Hunger is one of those tragic subjects that people tend to associate with famine in the Third World - yet hunger exists right in the United States. Shockingly, the extent of that hunger as it affects children is far greater than previously realized.

A three-year nationwide study indicates that 5.5 million children under age 12 - about one in eight - know firsthand the meaning of hunger. Another 6 million are at risk because of their family situation and poverty.Those figures are unacceptable in a modern industrial nation considered one of the world's wealthiest. There will always be pockets of poverty in almost any nation, but this is one country where poverty should not automatically mean hunger, particularly not for children.

The figures were gathered by the Food Research and Action Center - a nutrition advocacy organization. Surveys and interviews were done in urban areas of Connecticut, Michigan, Minnesota and New York and rural areas in Alabama, California and Florida and the figures were then projected over all states, based on state populations.

When extrapolated to Utah, the statistics indicate that about 11 percent of the state's under-12 population suffer from some degree of hunger. This is a little less than the national average, but still represents more than 51,000 Utah children.

While some may dispute the accuracy of the count, the study does seem to provide at least a credible rough estimate of the hunger problem. What it says is that millions of children are hungry in America.

Hungry children are in families with incomes 25 percent below the poverty line. While such families spent an average of one-third of their income on food, that amounted to only 68 cents per person per meal. The biggest portion of income went for shelter - up to 60 percent for the poorest families.

It's not that hungry American children are being starved, but their family income stretches only so far. Parents usually skip meals first, but children will frequently miss meals and diets tend to be skimpy and repetitive.

As a result of poor diet and intermittent hunger, young victims are more likely to be tired, irritable, unable to concentrate, and suffer headaches and weight loss. They are absent from school twice as much as other children. The damage to learning can affect the youngsters the rest of their lives.

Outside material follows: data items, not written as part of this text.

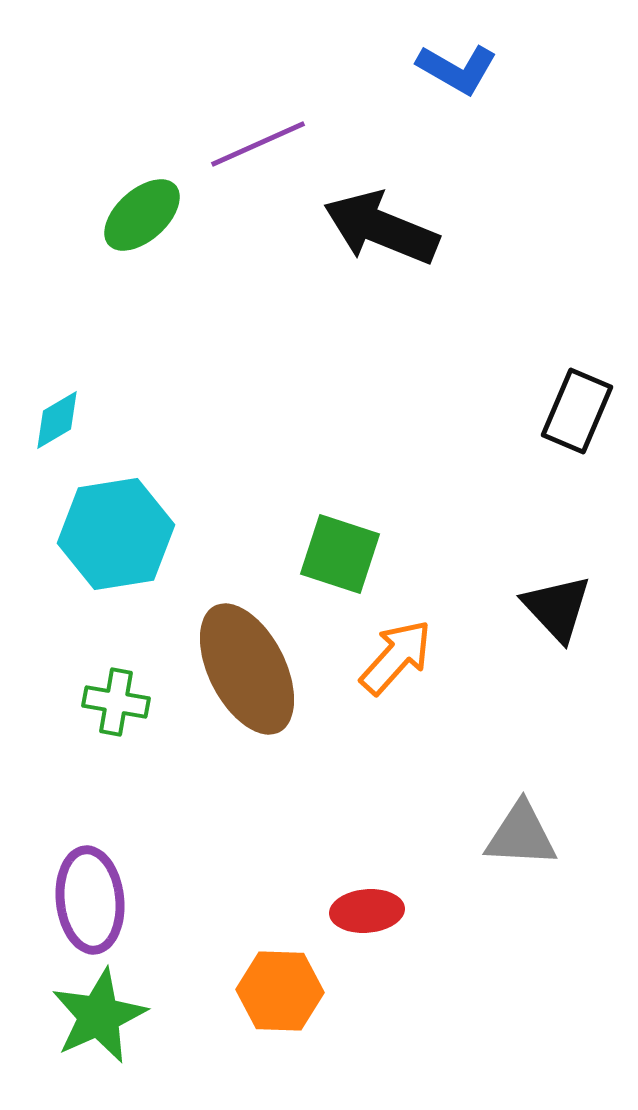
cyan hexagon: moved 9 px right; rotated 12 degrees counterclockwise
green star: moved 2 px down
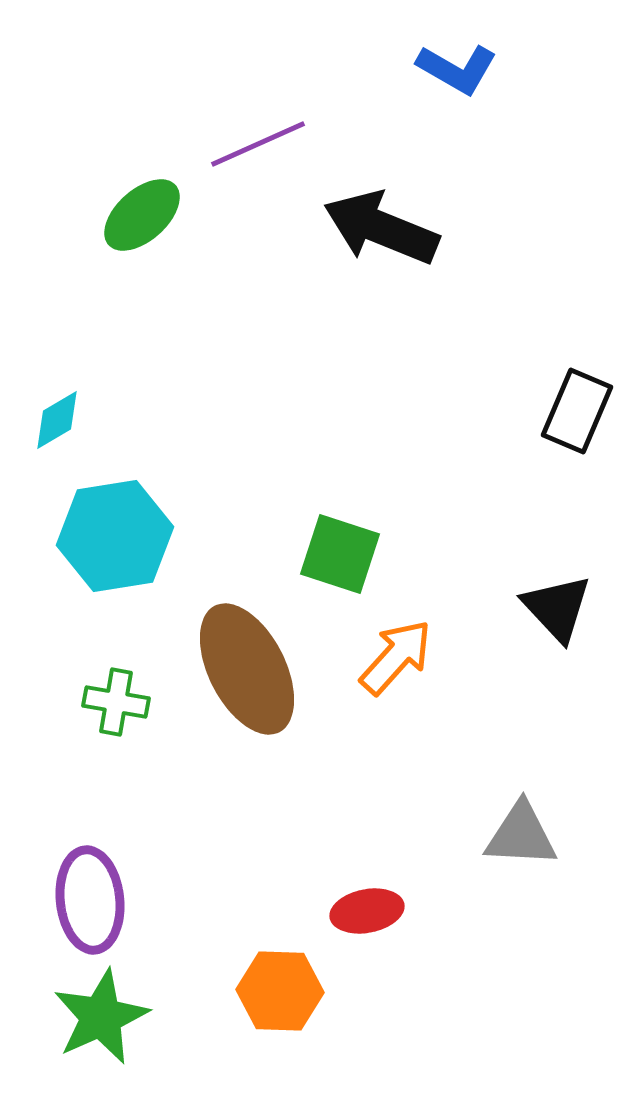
cyan hexagon: moved 1 px left, 2 px down
red ellipse: rotated 6 degrees counterclockwise
green star: moved 2 px right, 1 px down
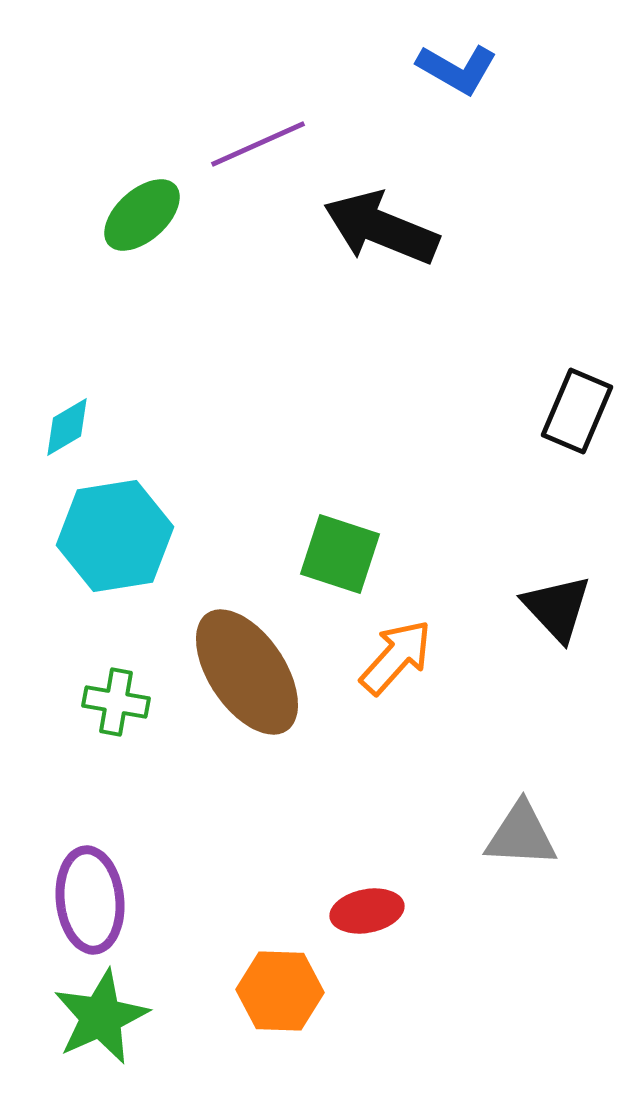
cyan diamond: moved 10 px right, 7 px down
brown ellipse: moved 3 px down; rotated 7 degrees counterclockwise
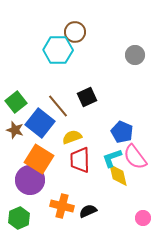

The good news is that eliminating hunger would not require vast new programs. Most programs already in place could handle the problem if they had more resources and were accessible to more families.

These steps include improving benefits and access to food stamp programs; ensuring that all eligible, low-income women receive assistance through WIC, the Special Supplemental Food Program for Women, Infants and Children; increasing the availability of the school breakfast program and bolstering the school lunch program; and expanding the availability of existing meals for low-income children not in school.

A single B-2 bomber is more expensive than some of the food programs for children. What is needed is national commitment, a determination not to allow children to go hungry.

In response to the study, a coalition of anti-hunger groups, businesses and congressional leaders are starting a national campaign to end childhood hunger. The Kraft General Foods Foundation is providing $750,000 to start the campaign. At least five bills have been introduced in Congress to deal with problems raised in the study.

Even if it takes more taxes, the elimination of hunger among its children is one challenge that should find everyone on the same side.